What kind of bluebill decoys would you prefer, flambeaus, carrylites, or g&h. I think the ghg are to small.


----------



## Niles Short (Mar 18, 2004)

weighted keels for sure on big water they hold better in the wind and quanity seems to better than size for divers


----------



## fishunt (Jan 24, 2004)

for broadbill ... I can make my own decoy by thin plywoods.... let me know I can make one or two dozen decoys and sell to u.. broadbill will come right up to my homemake decoy... I have been hunting broadbill alot of time in New York... it is soo fun and u dont need to call broadbill and they will come right up to decoys that I make very easy


----------



## kingme88 (Sep 22, 2004)

Greenhead,

I just got back from N.D. and got limits of bluebills everyday. You don't have to spend much money on these decoys. Go out and buy the cheapest mallard decoys you can find and paint them black and white. Works best to brush on the paint vs. spraying them. You will have great luck. I think you can buy Remmington mallard decoys for less then $20. Keep your decoy cost low for bluebills. When you get them to decoy they are only about 2 ft above the dekes when you shoot. I lost about 3 dekes out of 3 dz. Hope this helps.


----------



## NDJ (Jun 11, 2002)

Herters...sure a bit more $$$, but they can take a few stray BB's(which seems to happen a lot when I diver hunt)...


----------



## Niles Short (Mar 18, 2004)

*NDJ *you are supposed to shoot the live birds not the plastic ones By the way how far do you lead a deecoy!!


----------



## Ryan_Todd (Apr 11, 2004)

:lol: :lol: :lol: :beer:


----------



## diver_sniper (Sep 6, 2004)

carry lites seem to hold paint very poorly. flambue are nice, but if your real serious about it and if you can afford it i like G&H dekes. they are the best place to get red head dekes too. those super mags look good out there.


----------



## Ryan_Todd (Apr 11, 2004)

fleet farm is having a sale on G&H dekes right now. there selling the cans and blue bills for $75 a dozen. they are the standard size ones.


----------



## bear04 (Oct 5, 2004)

G&H is the way to go for bluebill decoys and if that is the case fleet farm is the place to be.

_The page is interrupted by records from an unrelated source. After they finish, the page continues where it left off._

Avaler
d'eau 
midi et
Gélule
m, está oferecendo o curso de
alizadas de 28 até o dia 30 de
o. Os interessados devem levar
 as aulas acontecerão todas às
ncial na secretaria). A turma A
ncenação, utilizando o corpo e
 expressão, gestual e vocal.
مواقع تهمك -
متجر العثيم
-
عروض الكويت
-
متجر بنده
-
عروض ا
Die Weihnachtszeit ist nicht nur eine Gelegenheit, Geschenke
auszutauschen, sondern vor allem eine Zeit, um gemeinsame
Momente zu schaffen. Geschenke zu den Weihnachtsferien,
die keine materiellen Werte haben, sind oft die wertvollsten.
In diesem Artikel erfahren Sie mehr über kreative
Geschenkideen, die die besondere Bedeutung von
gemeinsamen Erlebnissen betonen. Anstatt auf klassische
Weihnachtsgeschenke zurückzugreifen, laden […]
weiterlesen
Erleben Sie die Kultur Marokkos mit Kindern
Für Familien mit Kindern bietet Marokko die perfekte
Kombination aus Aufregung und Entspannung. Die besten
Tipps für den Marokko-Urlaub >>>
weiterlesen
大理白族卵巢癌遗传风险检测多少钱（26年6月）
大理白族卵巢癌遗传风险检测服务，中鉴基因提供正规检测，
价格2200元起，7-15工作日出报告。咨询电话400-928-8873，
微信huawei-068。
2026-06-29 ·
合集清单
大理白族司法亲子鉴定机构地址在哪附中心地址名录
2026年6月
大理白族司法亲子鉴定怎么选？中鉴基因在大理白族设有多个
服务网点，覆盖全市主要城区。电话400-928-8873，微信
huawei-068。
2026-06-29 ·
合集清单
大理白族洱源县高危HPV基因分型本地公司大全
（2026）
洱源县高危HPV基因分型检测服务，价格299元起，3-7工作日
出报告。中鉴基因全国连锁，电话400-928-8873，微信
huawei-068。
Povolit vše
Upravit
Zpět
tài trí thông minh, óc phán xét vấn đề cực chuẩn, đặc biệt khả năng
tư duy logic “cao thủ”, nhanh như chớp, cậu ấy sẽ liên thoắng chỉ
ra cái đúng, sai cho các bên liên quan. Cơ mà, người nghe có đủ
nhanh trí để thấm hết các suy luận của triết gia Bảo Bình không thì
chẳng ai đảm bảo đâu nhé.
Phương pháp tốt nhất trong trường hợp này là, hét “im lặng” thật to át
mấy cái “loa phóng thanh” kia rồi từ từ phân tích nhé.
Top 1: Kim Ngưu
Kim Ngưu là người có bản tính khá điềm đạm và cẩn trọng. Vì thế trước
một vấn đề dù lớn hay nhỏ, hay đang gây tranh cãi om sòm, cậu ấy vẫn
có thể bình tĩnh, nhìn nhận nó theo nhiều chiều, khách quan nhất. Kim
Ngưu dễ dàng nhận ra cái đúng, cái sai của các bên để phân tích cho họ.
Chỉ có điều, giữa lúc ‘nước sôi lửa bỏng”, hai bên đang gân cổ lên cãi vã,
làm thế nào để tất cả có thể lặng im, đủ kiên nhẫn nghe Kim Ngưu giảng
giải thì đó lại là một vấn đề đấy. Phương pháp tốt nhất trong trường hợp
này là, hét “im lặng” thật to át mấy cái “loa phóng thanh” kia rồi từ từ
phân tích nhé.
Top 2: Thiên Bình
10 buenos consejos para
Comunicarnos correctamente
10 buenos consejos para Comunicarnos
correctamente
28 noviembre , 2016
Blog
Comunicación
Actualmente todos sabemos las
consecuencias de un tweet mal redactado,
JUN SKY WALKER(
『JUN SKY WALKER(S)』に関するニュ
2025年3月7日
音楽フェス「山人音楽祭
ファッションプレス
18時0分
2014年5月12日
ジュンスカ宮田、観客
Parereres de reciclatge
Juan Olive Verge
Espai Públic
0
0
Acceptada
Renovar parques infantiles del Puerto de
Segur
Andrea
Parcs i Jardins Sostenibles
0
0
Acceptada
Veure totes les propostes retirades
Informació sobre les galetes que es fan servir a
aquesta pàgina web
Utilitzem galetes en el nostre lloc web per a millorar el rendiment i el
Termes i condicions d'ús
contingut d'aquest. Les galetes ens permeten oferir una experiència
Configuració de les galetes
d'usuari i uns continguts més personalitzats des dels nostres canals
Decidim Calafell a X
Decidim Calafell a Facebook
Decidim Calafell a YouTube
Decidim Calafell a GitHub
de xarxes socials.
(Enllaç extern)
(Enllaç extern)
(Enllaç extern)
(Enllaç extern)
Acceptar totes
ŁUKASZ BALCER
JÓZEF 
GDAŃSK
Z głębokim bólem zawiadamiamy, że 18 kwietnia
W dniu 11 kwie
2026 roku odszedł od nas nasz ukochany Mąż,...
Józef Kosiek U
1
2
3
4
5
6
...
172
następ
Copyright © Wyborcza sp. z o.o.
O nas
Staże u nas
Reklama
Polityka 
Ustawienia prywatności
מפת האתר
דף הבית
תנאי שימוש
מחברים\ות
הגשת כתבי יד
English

__________________________________

GIT ER' DUUUUUUUUUUUUUUUUUUNN


----------



## zx2dxz (Aug 20, 2004)

bluebills are stupid ducks u hardly have to even paint the dekes bluebill colors we wanted a bigger spread and used just mallards setup in a bluebill line and still got them. u dont need to spend 75$ on a doz. I believe Cabelas sells a doz for 50$ and remember more is better.

lata, 2d


----------



## gandergrinder (Mar 10, 2002)

You can buy GHG mallards for $15 a dozen right now. I think you could save a bunch of money repainting these.


----------



## PJ (Oct 1, 2002)

I have a mix of diver decoys. Mostly G&H, I like the durability and swivel heads.


----------